1:native侧和JS侧交互实现,创建一个VideoCompressor类实例绑定到JS对象中。
napi_value VideoCompressor::JsConstructor(napi_env env, napi_callback_info info) {
napi_value targetObj = nullptr;
void *data = nullptr;
size_t argsNum = 0;
napi_value args[2] = {nullptr};
napi_get_cb_info(env, info, &argsNum, args, &targetObj, &data);
auto classBind = std::make_unique<VideoCompressor>();
napi_wrap(
env, nullptr, classBind.get(),
[](napi_env env, void *data, void *hint) {
VideoCompressor *bind = (VideoCompressor *)data;
delete bind;
bind = nullptr;
},
nullptr, nullptr);
return targetObj;
}
Videocompressor在JS侧自定义封装的对象,里面包含启动本地录制方法。
declare class VideoCompressor {
startRecordNative: (
outputFileFd: number,
width:number,
height:number,
outPutFilePath: string,
) => Promise<CompressorResponse>;
pushOneFrameDataNative: (
byteBuffer: ArrayBuffer
)=> Promise<CompressorResponse>;
stopRecordNative: (
)=> Promise<CompressorResponse>;
}
native侧自定义封装一个视频录制管理器类,包含启动本地录制方法。
class VideoRecordManager {
bool videoRecorderIsReady = false;
int32_t CreateVideoEncode();
int32_t CreateMutex();
void VideoCompressorWaitEos();
void NativeRecordStart(); // 启动本地录制
void SetCallBackResult(int32_t code, std::string str);
void Release();
public:
std::unique_ptr<VideoRecordBean> videoRecordBean_;
static VideoRecordManager &getInstance() {
static VideoRecordManager instance;
return instance;
}
void startRecord(); // 开始录制
void pushOneFrameData(void *data); // 推送一帧视频数据
void stopRecord(); // 停止录制视频
};
2:接收JS侧数据。
napi_value VideoCompressor::pushOneFrameDataNative(napi_env env,napi_callback_info info) {
// 从js中获取传递的参数
napi_value args[1] = {nullptr};
size_t argc = 1;
napi_get_cb_info(env, info, &argc, args, nullptr, nullptr);
void *arrayBufferPtr = nullptr;
size_t arrayBufferSize = 0;
napi_get_arraybuffer_info(env, args[0], &arrayBufferPtr, &arrayBufferSize); // 获取到输入的帧数据
auto &videoRecorder = VideoRecordManager::getInstance();
videoRecorder.pushOneFrameData(arrayBufferPtr);
return 0;
}
成功推送一帧视频数据后,pushOneFrameData函数会将一帧数据推送到编码器中进行编码。

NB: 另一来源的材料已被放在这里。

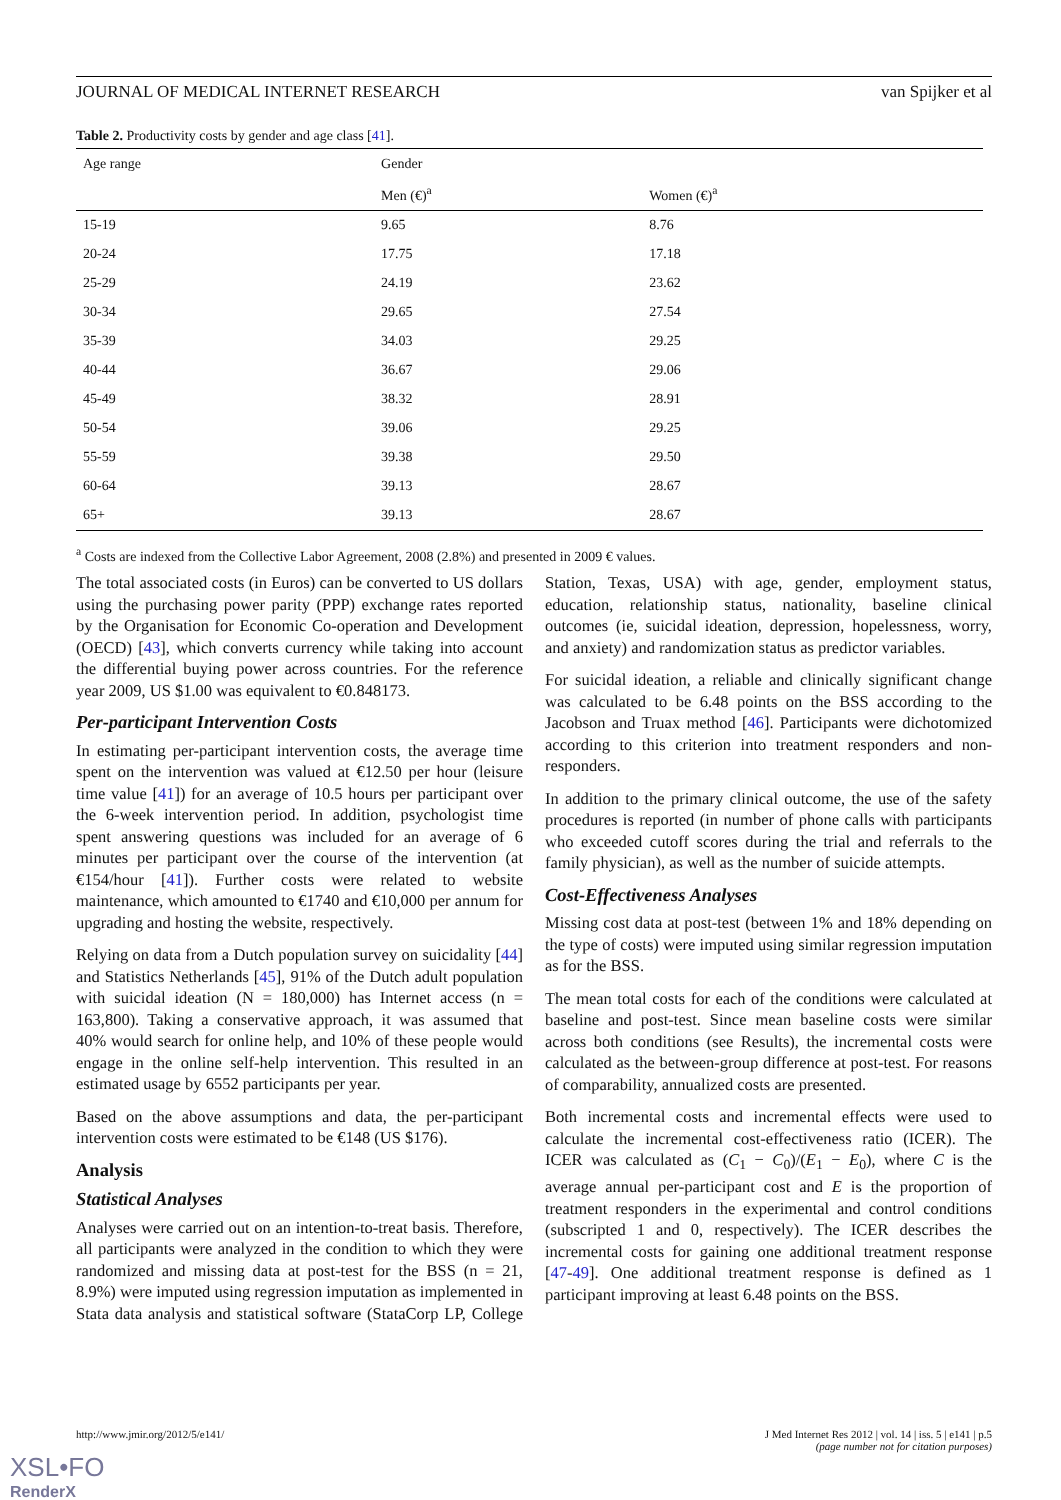JOURNAL OF MEDICAL INTERNET RESEARCH van Spijker et al
Table 2. Productivity costs by gender and age class [41].
| Age range | Gender | |
| --- | --- | --- |
| | Men (€)<sup>a</sup> | Women (€)<sup>a</sup> |
| 15-19 | 9.65 | 8.76 |
| 20-24 | 17.75 | 17.18 |
| 25-29 | 24.19 | 23.62 |
| 30-34 | 29.65 | 27.54 |
| 35-39 | 34.03 | 29.25 |
| 40-44 | 36.67 | 29.06 |
| 45-49 | 38.32 | 28.91 |
| 50-54 | 39.06 | 29.25 |
| 55-59 | 39.38 | 29.50 |
| 60-64 | 39.13 | 28.67 |
| 65+ | 39.13 | 28.67 |
<sup>a</sup> Costs are indexed from the Collective Labor Agreement, 2008 (2.8%) and presented in 2009 € values.
The total associated costs (in Euros) can be converted to US dollars using the purchasing power parity (PPP) exchange rates reported by the Organisation for Economic Co-operation and Development (OECD) [43], which converts currency while taking into account the differential buying power across countries. For the reference year 2009, US $1.00 was equivalent to €0.848173.
Per-participant Intervention Costs
In estimating per-participant intervention costs, the average time spent on the intervention was valued at €12.50 per hour (leisure time value [41]) for an average of 10.5 hours per participant over the 6-week intervention period. In addition, psychologist time spent answering questions was included for an average of 6 minutes per participant over the course of the intervention (at €154/hour [41]). Further costs were related to website maintenance, which amounted to €1740 and €10,000 per annum for upgrading and hosting the website, respectively.
Relying on data from a Dutch population survey on suicidality [44] and Statistics Netherlands [45], 91% of the Dutch adult population with suicidal ideation (N = 180,000) has Internet access (n = 163,800). Taking a conservative approach, it was assumed that 40% would search for online help, and 10% of these people would engage in the online self-help intervention. This resulted in an estimated usage by 6552 participants per year.
Based on the above assumptions and data, the per-participant intervention costs were estimated to be €148 (US $176).
Analysis
Statistical Analyses
Analyses were carried out on an intention-to-treat basis. Therefore, all participants were analyzed in the condition to which they were randomized and missing data at post-test for the BSS (n = 21, 8.9%) were imputed using regression imputation as implemented in Stata data analysis and statistical software (StataCorp LP, College Station, Texas, USA) with age, gender, employment status, education, relationship status, nationality, baseline clinical outcomes (ie, suicidal ideation, depression, hopelessness, worry, and anxiety) and randomization status as predictor variables.
For suicidal ideation, a reliable and clinically significant change was calculated to be 6.48 points on the BSS according to the Jacobson and Truax method [46]. Participants were dichotomized according to this criterion into treatment responders and non-responders.
In addition to the primary clinical outcome, the use of the safety procedures is reported (in number of phone calls with participants who exceeded cutoff scores during the trial and referrals to the family physician), as well as the number of suicide attempts.
Cost-Effectiveness Analyses
Missing cost data at post-test (between 1% and 18% depending on the type of costs) were imputed using similar regression imputation as for the BSS.
The mean total costs for each of the conditions were calculated at baseline and post-test. Since mean baseline costs were similar across both conditions (see Results), the incremental costs were calculated as the between-group difference at post-test. For reasons of comparability, annualized costs are presented.
Both incremental costs and incremental effects were used to calculate the incremental cost-effectiveness ratio (ICER). The ICER was calculated as (C<sub>1</sub> − C<sub>0</sub>)/(E<sub>1</sub> − E<sub>0</sub>), where C is the average annual per-participant cost and E is the proportion of treatment responders in the experimental and control conditions (subscripted 1 and 0, respectively). The ICER describes the incremental costs for gaining one additional treatment response [47-49]. One additional treatment response is defined as 1 participant improving at least 6.48 points on the BSS.
http://www.jmir.org/2012/5/e141/ J Med Internet Res 2012 | vol. 14 | iss. 5 | e141 | p.5
(page number not for citation purposes)
XSL•FO
RenderX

void VideoRecordManager::pushOneFrameData(void *data){
// 判断是否已经可以推数据了(编码器是否准备好了)
if (!videoRecorderIsReady) {
OH_LOG_ERROR(LOG_APP, "videoRecorderIsNotReady");
return;
}
videoRecordBean_->vEncSample->get()->pushFrameData(data);
}
3:编码使用的是buffer模式,编码过程分为创建编码器实例对象 --> 设置编码器回调函数 --> 启动编码器,开始编码 --> 写入编码码流 -->将数据推入编码器的输入队列中进行编码 --> 编码完成通知编码器码流结束 --> 输出编码帧 --> 销毁编码器实例,释放资源。
3.1: 创建编码器实例对象,创建回调函数。
static void VencError(OH_AVCodec *codec, int32_t errorCode, void *userData) {
OH_LOG_ERROR(LOG_APP, "VideoEnc - VencError:%d", errorCode);
}
static void VencFormatChanged(OH_AVCodec *codec, OH_AVFormat *format, void *userData) {
OH_LOG_ERROR(LOG_APP, "VideoEnc - VencFormatChanged");
}
3.2 设置回调函数SetVideoEncoderCallback,可以通过处理该回调报告的信息,确保编码器正常运转。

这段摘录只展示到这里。